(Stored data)
================
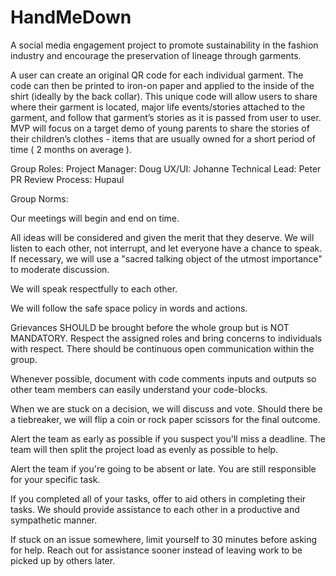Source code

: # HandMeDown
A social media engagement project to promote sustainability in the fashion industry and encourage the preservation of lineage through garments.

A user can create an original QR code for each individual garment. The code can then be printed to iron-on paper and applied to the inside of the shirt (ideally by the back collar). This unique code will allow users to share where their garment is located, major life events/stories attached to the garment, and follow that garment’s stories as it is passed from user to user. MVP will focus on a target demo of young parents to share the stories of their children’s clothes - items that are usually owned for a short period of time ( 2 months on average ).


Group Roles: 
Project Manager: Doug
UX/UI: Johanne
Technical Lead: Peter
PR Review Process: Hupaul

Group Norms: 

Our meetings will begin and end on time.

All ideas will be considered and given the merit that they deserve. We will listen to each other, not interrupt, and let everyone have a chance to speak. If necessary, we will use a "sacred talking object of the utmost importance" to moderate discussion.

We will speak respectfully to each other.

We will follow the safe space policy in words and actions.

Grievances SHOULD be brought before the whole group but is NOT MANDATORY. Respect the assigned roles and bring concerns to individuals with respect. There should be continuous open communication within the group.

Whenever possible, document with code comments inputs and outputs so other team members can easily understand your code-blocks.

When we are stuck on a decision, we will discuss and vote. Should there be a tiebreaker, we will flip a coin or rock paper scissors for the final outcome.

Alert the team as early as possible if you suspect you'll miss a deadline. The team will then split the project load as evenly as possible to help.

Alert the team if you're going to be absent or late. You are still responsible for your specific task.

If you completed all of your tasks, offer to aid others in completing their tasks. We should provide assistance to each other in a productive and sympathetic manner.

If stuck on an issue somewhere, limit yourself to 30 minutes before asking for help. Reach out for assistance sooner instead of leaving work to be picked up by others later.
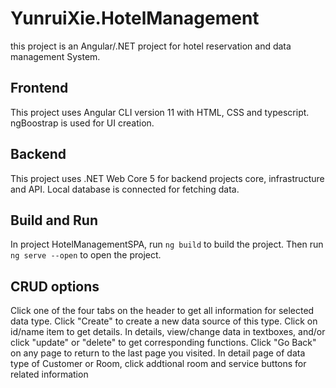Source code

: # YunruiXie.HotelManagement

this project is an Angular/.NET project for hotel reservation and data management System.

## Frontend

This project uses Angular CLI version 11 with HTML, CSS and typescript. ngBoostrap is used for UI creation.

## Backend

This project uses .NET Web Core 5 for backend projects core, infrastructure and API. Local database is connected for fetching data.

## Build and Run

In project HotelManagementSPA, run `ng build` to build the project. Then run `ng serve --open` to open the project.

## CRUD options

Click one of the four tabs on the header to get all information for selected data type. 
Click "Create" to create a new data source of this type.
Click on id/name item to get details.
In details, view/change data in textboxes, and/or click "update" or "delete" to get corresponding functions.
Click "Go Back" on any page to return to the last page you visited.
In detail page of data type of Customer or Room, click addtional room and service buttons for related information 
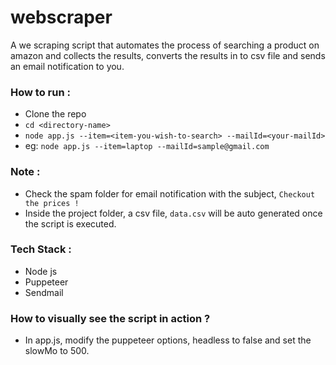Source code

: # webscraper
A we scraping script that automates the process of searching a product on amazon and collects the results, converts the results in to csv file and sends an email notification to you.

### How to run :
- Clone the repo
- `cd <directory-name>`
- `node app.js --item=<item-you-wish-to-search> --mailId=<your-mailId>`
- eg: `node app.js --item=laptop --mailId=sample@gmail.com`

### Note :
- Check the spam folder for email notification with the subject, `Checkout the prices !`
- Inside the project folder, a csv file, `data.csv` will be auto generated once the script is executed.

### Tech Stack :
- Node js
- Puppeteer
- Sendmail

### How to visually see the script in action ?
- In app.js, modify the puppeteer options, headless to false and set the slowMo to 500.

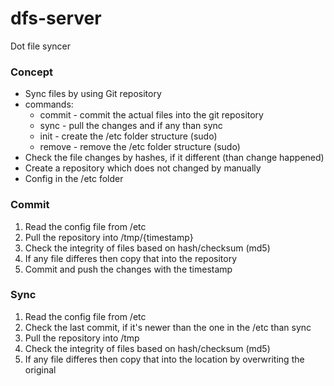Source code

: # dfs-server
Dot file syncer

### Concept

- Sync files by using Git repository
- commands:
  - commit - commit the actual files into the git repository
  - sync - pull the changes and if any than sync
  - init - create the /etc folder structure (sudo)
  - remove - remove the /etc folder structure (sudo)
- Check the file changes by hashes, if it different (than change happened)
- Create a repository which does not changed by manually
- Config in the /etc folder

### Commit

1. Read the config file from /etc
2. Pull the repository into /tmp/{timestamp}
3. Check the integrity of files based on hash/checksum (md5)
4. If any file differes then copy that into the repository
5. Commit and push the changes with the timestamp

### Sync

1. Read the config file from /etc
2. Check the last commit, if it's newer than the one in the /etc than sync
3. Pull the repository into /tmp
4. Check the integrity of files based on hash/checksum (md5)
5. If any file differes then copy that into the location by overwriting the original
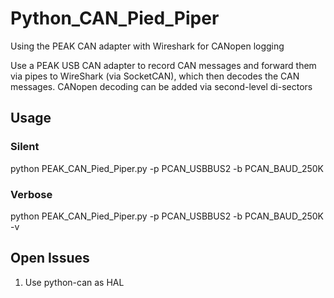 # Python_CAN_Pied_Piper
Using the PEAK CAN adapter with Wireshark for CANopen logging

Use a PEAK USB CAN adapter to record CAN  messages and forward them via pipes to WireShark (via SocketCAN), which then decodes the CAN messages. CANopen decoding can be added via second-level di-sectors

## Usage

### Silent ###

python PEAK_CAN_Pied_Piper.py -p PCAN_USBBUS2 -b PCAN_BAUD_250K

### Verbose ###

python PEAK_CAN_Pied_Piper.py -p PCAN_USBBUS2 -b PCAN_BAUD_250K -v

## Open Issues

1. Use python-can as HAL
================
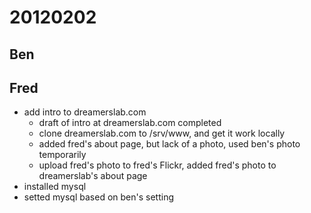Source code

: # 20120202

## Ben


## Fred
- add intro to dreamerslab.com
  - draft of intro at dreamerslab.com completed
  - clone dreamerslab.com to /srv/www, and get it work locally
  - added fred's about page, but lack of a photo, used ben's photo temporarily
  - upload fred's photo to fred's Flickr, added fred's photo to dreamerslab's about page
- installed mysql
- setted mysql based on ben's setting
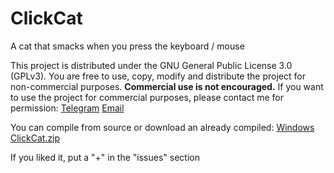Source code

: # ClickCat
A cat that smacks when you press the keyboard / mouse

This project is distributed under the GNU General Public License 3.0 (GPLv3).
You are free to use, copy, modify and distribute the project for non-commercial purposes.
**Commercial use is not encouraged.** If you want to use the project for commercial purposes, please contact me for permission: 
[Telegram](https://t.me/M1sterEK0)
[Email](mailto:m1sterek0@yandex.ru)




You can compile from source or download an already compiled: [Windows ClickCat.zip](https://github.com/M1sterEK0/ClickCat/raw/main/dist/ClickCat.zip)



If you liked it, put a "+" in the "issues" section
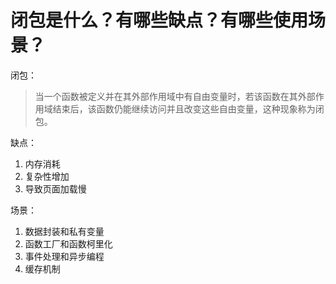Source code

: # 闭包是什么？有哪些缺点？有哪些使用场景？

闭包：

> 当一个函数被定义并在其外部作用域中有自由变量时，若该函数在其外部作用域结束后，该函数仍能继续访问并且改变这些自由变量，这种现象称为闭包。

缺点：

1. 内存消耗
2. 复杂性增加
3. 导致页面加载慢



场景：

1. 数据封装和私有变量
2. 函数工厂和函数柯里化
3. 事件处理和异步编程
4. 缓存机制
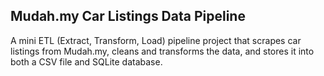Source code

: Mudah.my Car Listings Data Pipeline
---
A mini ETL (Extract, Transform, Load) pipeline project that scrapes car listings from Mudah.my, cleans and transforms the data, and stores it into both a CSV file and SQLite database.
================
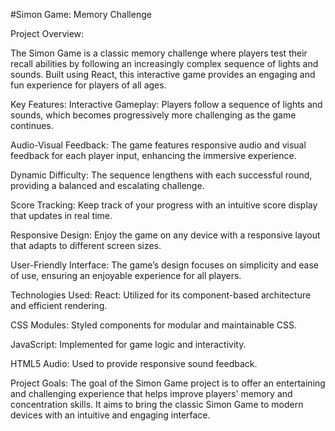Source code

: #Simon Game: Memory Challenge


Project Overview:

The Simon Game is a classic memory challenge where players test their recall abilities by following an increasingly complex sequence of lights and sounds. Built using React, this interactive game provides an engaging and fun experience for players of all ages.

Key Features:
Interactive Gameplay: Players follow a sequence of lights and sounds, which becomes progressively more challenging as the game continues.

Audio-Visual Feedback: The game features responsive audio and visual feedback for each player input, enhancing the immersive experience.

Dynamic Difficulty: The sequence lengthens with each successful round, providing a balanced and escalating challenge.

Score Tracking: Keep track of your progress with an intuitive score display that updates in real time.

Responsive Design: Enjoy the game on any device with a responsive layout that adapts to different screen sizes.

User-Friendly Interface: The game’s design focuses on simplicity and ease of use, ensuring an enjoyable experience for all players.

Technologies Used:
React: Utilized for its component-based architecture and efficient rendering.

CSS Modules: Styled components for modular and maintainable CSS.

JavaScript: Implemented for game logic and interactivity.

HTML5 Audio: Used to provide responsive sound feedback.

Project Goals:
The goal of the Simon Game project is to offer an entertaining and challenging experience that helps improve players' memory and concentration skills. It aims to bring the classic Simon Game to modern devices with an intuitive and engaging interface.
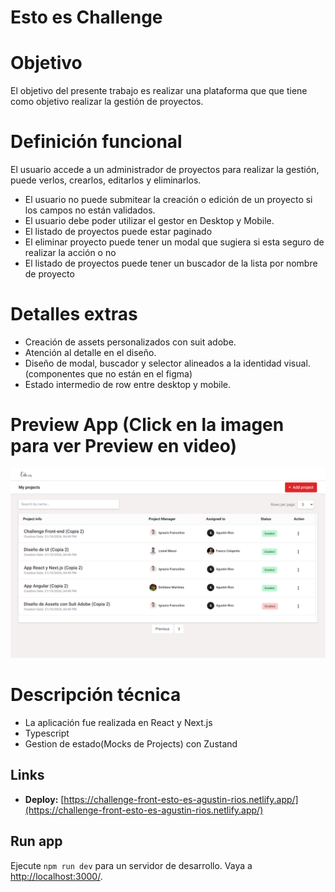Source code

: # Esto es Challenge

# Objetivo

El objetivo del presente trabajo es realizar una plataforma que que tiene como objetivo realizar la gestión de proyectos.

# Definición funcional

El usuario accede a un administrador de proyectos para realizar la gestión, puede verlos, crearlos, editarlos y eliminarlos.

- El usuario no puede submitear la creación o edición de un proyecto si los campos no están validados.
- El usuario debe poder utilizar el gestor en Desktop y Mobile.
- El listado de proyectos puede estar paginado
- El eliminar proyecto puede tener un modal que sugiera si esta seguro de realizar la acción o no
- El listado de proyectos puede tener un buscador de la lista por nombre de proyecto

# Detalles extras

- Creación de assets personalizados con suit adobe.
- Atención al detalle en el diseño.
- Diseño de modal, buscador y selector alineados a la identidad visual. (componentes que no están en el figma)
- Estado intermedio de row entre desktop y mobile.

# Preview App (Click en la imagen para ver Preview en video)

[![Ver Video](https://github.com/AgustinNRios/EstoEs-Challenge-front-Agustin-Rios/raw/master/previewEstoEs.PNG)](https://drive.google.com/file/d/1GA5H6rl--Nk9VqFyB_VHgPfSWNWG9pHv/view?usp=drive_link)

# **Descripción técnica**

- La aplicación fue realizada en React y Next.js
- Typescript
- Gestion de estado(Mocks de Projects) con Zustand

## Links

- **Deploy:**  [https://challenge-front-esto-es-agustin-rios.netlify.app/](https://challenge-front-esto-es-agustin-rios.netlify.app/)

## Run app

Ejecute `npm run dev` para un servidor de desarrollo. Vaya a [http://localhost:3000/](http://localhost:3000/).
================
## DIRECTIVE:
Transcribe exactly the lines above, beginning at the one with "4. Check the" and going up to and including the one with "1. Use python-can as HAL". Pictures do not belong in the copy.

## RESPONSE AREA:
4. Check the integrity of files based on hash/checksum (md5)
5. If any file differes then copy that into the location by overwriting the original
 # Python_CAN_Pied_Piper
Using the PEAK CAN adapter with Wireshark for CANopen logging

Use a PEAK USB CAN adapter to record CAN  messages and forward them via pipes to WireShark (via SocketCAN), which then decodes the CAN messages. CANopen decoding can be added via second-level di-sectors

## Usage

### Silent ###

python PEAK_CAN_Pied_Piper.py -p PCAN_USBBUS2 -b PCAN_BAUD_250K

### Verbose ###

python PEAK_CAN_Pied_Piper.py -p PCAN_USBBUS2 -b PCAN_BAUD_250K -v

## Open Issues

1. Use python-can as HAL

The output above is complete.